Commentary

Just an Online Minute... Leveraging Multiple Channels

DoubleClick Inc. today unveiled the results of a shopping study, which reveals that consumers are leveraging multiple channels to make purchasing decisions across many categories. And while the results are based solely on last year’s holiday shopping season, the findings can be extrapolated to the rest of the year and make a good case for ad campaign integration.

President of DoubleClick David Rosenblatt said that the results demonstrate the need for marketers to “have tools in place in order to better measure how one channel is driving sales to another channel." Tracking these results, he said, represents "an enormous opportunity for marketers if they align their promotional dollars with this trend.”

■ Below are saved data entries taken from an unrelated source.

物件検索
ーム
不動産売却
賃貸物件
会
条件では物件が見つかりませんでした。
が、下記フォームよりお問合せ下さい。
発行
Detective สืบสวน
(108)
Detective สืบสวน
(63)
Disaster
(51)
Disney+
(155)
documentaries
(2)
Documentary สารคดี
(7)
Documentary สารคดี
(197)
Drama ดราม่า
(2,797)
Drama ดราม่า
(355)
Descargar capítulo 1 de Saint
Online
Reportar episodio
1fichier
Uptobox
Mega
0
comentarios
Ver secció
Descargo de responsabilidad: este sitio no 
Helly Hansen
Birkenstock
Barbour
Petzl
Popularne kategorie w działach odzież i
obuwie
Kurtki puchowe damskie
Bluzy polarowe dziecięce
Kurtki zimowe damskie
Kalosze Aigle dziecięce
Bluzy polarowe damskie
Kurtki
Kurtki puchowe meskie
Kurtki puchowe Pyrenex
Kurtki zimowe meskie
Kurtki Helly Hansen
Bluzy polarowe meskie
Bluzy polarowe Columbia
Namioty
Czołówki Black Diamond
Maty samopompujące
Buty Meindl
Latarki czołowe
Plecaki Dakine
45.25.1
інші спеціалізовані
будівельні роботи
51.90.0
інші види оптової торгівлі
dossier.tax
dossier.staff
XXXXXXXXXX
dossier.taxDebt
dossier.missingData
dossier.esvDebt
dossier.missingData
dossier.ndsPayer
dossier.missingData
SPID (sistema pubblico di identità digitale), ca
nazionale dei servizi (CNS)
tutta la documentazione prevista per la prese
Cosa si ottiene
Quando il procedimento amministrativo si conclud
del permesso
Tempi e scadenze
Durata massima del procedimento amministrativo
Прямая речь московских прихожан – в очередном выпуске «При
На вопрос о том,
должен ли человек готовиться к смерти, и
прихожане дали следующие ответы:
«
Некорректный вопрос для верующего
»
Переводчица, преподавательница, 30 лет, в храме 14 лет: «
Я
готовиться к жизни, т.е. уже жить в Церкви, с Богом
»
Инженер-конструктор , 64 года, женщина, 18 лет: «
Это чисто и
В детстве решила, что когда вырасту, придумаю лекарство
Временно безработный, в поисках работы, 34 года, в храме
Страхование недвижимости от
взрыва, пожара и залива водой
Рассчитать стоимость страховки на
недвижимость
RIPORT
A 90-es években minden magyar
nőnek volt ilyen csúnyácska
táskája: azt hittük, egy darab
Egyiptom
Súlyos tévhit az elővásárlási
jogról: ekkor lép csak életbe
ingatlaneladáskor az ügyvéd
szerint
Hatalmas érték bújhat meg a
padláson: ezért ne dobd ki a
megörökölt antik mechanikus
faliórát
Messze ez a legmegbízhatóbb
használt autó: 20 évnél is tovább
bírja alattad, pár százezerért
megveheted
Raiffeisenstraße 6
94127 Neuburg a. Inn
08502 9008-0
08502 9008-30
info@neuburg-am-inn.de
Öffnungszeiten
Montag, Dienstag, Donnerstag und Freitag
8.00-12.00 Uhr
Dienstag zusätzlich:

According to the findings, multi-channel shoppers, consumers who browse or purchase through more than one channel (retail store, catalog, Internet), reported using all three channels in symbiosis for browsing and purchasing over the holiday season. Consumers cited price, selection and convenience of catalogs, the speed and the 24-hour availability of the Internet, and the ability to see and sample products at retail stores, as reasons for purchasing through respective channels. However, in general, the retail channel still dominated holiday purchasing for the multi-channel consumer.

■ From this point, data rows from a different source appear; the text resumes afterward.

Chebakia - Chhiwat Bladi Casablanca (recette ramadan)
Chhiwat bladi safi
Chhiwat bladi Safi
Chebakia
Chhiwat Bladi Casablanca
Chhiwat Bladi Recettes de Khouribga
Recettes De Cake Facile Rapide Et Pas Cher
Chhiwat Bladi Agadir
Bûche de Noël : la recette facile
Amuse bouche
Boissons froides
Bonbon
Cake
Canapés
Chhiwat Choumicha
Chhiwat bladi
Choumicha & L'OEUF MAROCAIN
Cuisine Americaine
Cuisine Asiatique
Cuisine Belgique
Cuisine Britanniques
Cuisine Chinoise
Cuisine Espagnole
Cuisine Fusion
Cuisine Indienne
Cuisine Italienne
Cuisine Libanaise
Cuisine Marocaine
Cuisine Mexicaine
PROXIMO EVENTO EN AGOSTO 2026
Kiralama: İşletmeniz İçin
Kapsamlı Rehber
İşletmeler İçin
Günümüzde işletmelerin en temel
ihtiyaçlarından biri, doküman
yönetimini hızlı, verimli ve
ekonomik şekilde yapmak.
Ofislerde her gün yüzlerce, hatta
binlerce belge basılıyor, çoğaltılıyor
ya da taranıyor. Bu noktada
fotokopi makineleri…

The study also found that 66% of multi-channel shoppers browse in one channel but purchase in another and in general, more women tend to be channel switchers than men: 46% of women and 43% of men browsed on the Internet and purchased at retail stores whereas 37% of women and 28% of men browsed through catalogs and purchased at retail stores.

Interestingly enough, DoubleClick says, consumers have catalogs in hand when buying online - half of those that browsed in a catalog and purchased online (53% of women and 38% of men) used a product code from the catalog.

Also, consumers that either browsed or purchased in all three transaction channels spent $995 on holiday shopping, compared with consumers who browsed or purchased in two channels ($894) and consumers who only used one channel ($591).